Post

외부 API 연동은 호출보다 실패 모델이 먼저다

외부 API 연동에서 더 먼저 설계해야 하는 것은 정상 호출 코드가 아니라 실패 응답 분류, retry 경계, 검증 가드라는 점을 운영 사고를 통해 정리한 글이다.

Posted
By lee seung woo
views 22 min read

이번 사고는 이렇게 시작됐다.
같은 시리즈의 외부 API 클라이언트 중 하나가 path segment를 빠뜨린 채 잘못 호출됐고, 정부 API가 그 실패를 평문 오류 본문으로 돌려줬고, 애플리케이션은 그걸 일반 retry 대상으로 처리하면서 다른 잡까지 같이 흔들렸다.

직접적인 원인은 더 구체적이었다.
같은 kr-go-data-client 모듈 안에서 KrGoDataFeelsLikeClient만 기존 클라이언트들과 다른 URL 구성 방식을 가졌고, 다른 4개 클라이언트와 달리 IntegrationTest도 없었다.

외부 API 연동을 붙일 때는 보통 정상 호출 코드부터 만든다.
요청을 보내고, 응답을 파싱하고, DTO로 바꾸고, 서비스 로직에 연결하는 흐름이다.

하지만 운영 사고를 만들었던 건 늘 그 반대편이었다.
문제는 path가 빠진 호출, text/plain으로 오는 오류 본문, 일관되지 않은 status code, 그리고 그걸 일반 예외로 묶어 무한 재시도하는 코드였다.

이 글에서 말하고 싶은 핵심은 단순하다.

외부 API 연동에서 먼저 설계해야 하는 것은 호출 성공 경로가 아니라 실패 모델이다.

물론 이 말은 모든 실패를 처음부터 완벽하게 정의할 수 있다는 뜻은 아니다.

**원자료**

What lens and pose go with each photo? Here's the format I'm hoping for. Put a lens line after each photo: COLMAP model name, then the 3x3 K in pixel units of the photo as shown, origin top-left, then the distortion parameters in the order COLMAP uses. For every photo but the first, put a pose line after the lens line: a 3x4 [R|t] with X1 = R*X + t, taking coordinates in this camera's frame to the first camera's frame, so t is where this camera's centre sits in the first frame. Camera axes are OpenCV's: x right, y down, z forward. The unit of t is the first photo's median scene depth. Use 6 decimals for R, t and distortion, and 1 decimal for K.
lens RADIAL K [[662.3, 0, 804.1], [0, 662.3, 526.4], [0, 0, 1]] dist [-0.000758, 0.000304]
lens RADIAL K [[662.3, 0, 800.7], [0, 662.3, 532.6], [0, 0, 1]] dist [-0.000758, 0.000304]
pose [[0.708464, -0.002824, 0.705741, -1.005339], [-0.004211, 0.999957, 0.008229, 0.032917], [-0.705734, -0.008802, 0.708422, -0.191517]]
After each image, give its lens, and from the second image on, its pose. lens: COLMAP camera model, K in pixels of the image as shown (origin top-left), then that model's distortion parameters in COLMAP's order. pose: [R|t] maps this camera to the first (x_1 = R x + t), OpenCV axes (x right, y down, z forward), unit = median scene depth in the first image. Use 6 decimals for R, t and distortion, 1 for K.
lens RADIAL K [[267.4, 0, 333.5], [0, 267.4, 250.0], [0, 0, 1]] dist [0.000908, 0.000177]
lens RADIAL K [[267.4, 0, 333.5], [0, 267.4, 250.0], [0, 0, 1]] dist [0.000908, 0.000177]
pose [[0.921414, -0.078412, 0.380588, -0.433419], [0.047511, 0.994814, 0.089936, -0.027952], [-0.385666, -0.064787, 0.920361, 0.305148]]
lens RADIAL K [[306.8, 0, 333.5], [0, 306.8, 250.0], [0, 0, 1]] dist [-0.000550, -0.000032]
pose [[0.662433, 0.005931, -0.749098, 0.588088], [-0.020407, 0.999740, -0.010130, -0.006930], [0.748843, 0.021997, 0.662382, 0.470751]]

**작업 지시 A**
본문 발췌를 읽고 다음 물음에 답하시오.
(i) 이번 사고에서 외부 API 클라이언트 중 하나는 무엇을 빠뜨린 채 호출되었는가?
(ii) KrGoDataFeelsLikeClient에는 다른 4개 클라이언트와 달리 무엇이 없었는가?
(iii) 글쓴이는 외부 API 연동에서 호출 성공 경로보다 무엇을 먼저 설계해야 한다고 말하는가?
**작업 지시 B**
본문 발췌에서 운영 사고를 만든 문제로 꼽은 것을 모두 나열하시오.
위 자료는 본문 발췌와는 다른 출처에서 가져온 것이다.

**답안 작성란 A**
(i) path segment
(ii) IntegrationTest
(iii) 실패 모델

**답안 작성란 B**
- path가 빠진 호출
- text/plain으로 오는 오류 본문
- 일관되지 않은 status code
- 그것을 일반 예외로 묶어 무한 재시도하는 코드